Un demi-siècle de déni politique

Cinquante ans après leur apparition, les marées vertes envahissent toujours certaines plages bretonnes. Preuve de l’inefficacité des plans d’action successifs mis en place par les pouvoirs publics.

Vanina Delmas  • 11 juillet 2023 abonnés
Un demi-siècle de déni politique
Un sanglier retrouvé mort dans la baie de Saint-Brieuc en juillet 2011.
© Damien MEYER / AFP

En 1971, une « végétation verte abondante, gluante », qui « se décompose rapidement en masse blanchâtre, mousseuse, nauséabonde, transformant la grève de sable fin en un tas de fumier » (1), est détectée sur la plage de Saint-Michel-en-Grève, dans la baie de Lannion. Le conseil municipal alerte la préfecture des Côtes-d’Armor. Puis ces marées vertes reviennent chaque été, toujours plus nombreuses sur certaines plages bretonnes, mais les pouvoirs publics restent atones. Au fil des années, la communauté scientifique s’y intéresse timidement, pendant que les habitants et quelques associations commencent à s’inquiéter. Une étude de l’ancêtre de l’Institut français de recherche pour l’exploitation de la mer (Ifremer) tente d’expliquer le rôle des sels nutritifs venant de l’agriculture dans la prolifération de ces algues qui blanchissent et pourrissent sur les plages. Mais il faut attendre la fin des années 1980 pour le premier retentissement d’ampleur. Pierre Philippe, médecin urgentiste à Lannion, s’interroge sur plusieurs cas de décès près des amas d’algues vertes, notamment celui d’un joggeur en 1989. Ouest-France titre alors : « Les algues vertes ont peut-être tué ».

1

Texte du conseil municipal de Saint-Michel-en-Grève envoyé à la préfecture, extrait du livre Algues vertes, un scandale d’État, d’Yves-Marie Le Lay, éditions Libre et Solidaire, 2020.

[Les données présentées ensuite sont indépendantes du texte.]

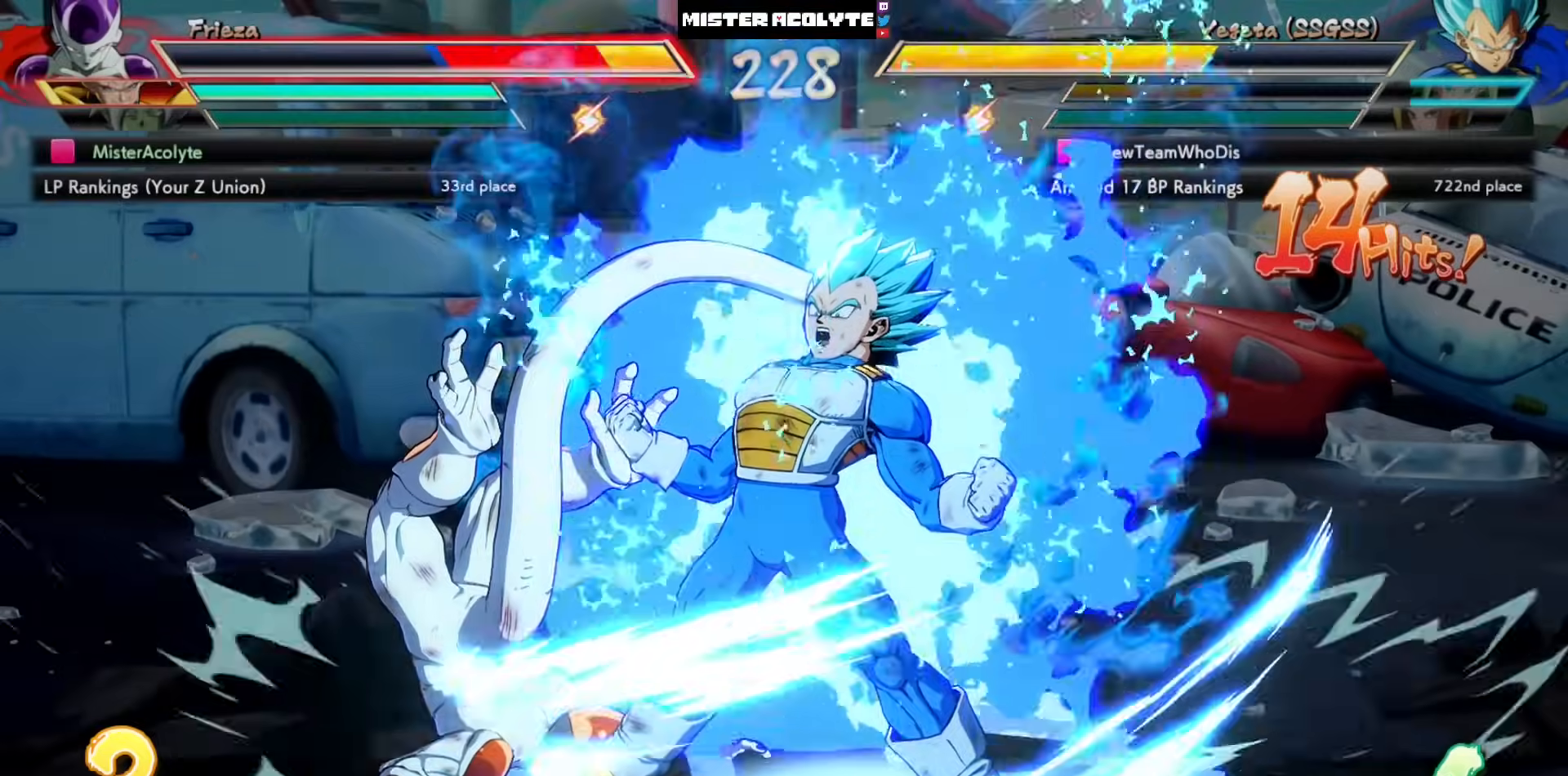
{"dt_ms": 500, "buttons": ["SQUARE"], "left_stick": "center", "events": []}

L’année 2009 marque un tournant dans la prise de conscience générale sur les risques sanitaires. Le 22 juillet, Thierry Morfoisse, chauffeur qui transportait des algues vertes, décède au volant de son camion. Quelques jours plus tard, un cheval meurt sur une plage polluée. Plus de 300 plaintes sont déposées contre le préfet des Côtes-­d’Armor par plusieurs associations, et une belle délégation ministérielle menée par François Fillon déambule sur la plage en promettant que l’État va nettoyer les bords de mer.

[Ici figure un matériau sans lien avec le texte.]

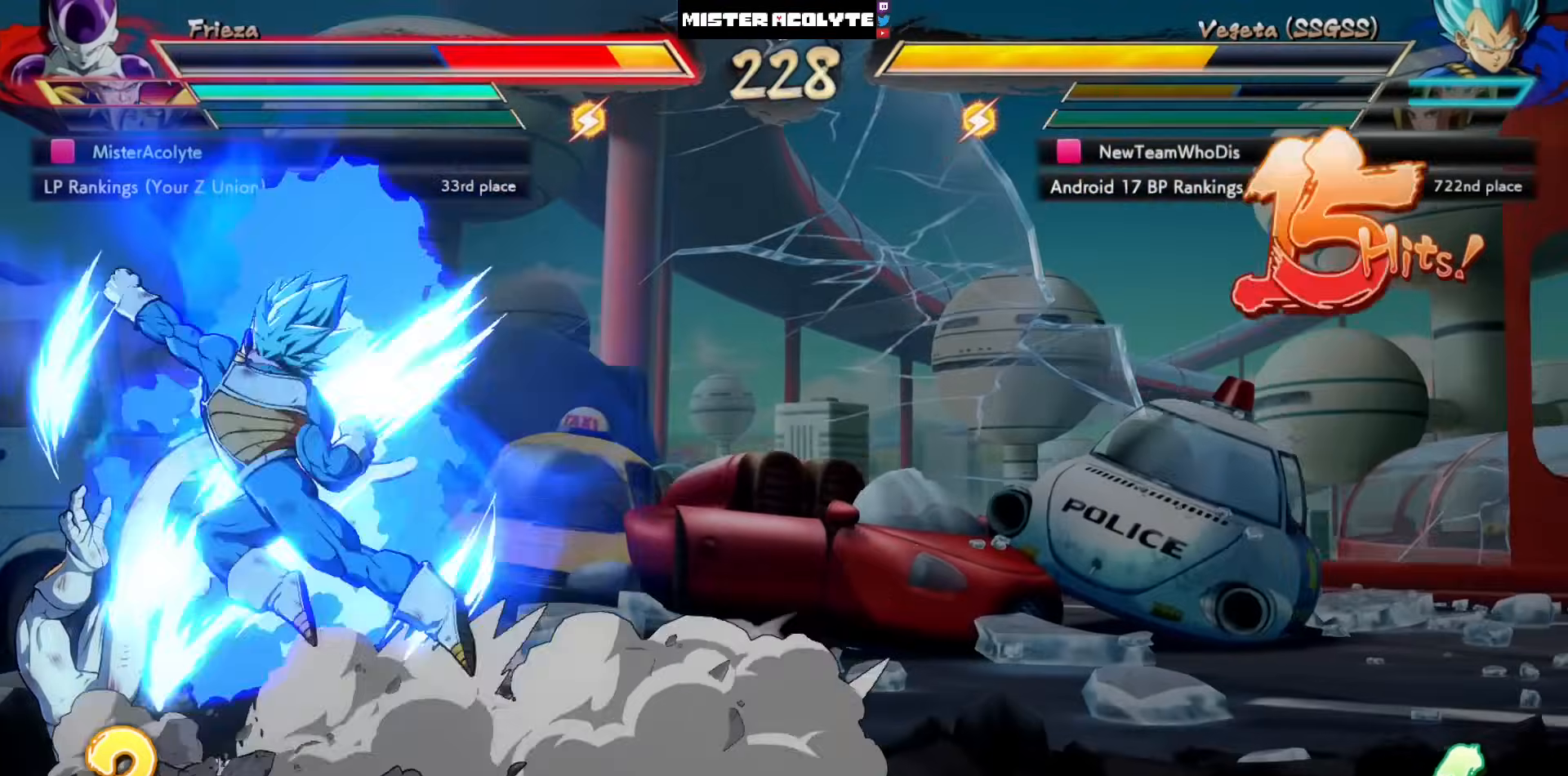
{"dt_ms": 500, "buttons": ["SQUARE"], "left_stick": "center", "events": []}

Les premières tentatives d’actions politiques ont débuté au milieu des années 1990, puis le programme Prolittoral porté par la région et l’agence de l’eau a pris le relais en 2002. À partir de 2010, les plans algues vertes du gouvernement se sont enchaînés : 2010-2015, 2017-2021, 2022-2027. « Le premier plan, en 2010, était assez bien, mais le suivant a seulement repris les plus petites mesures et n’a pas été plus loin, notamment pour changer les pratiques agricoles. L’association Eau et rivières a finalement quitté le comité de pilotage », raconte Jean-Yves Piriou, ancien chercheur à l’Ifremer, devenu par la suite président d’Eau et rivières de Bretagne et aujourd’hui vice-président de France nature environnement Bretagne. En 2021, un rapport cinglant de la Cour des comptes pointe l’échec de l’État et des élus régionaux à endiguer ce fléau sanitaire et environnemental et dénonce le peu de moyens alloués aux deux plans de lutte contre la prolifération des algues vertes de 2010 à 2019.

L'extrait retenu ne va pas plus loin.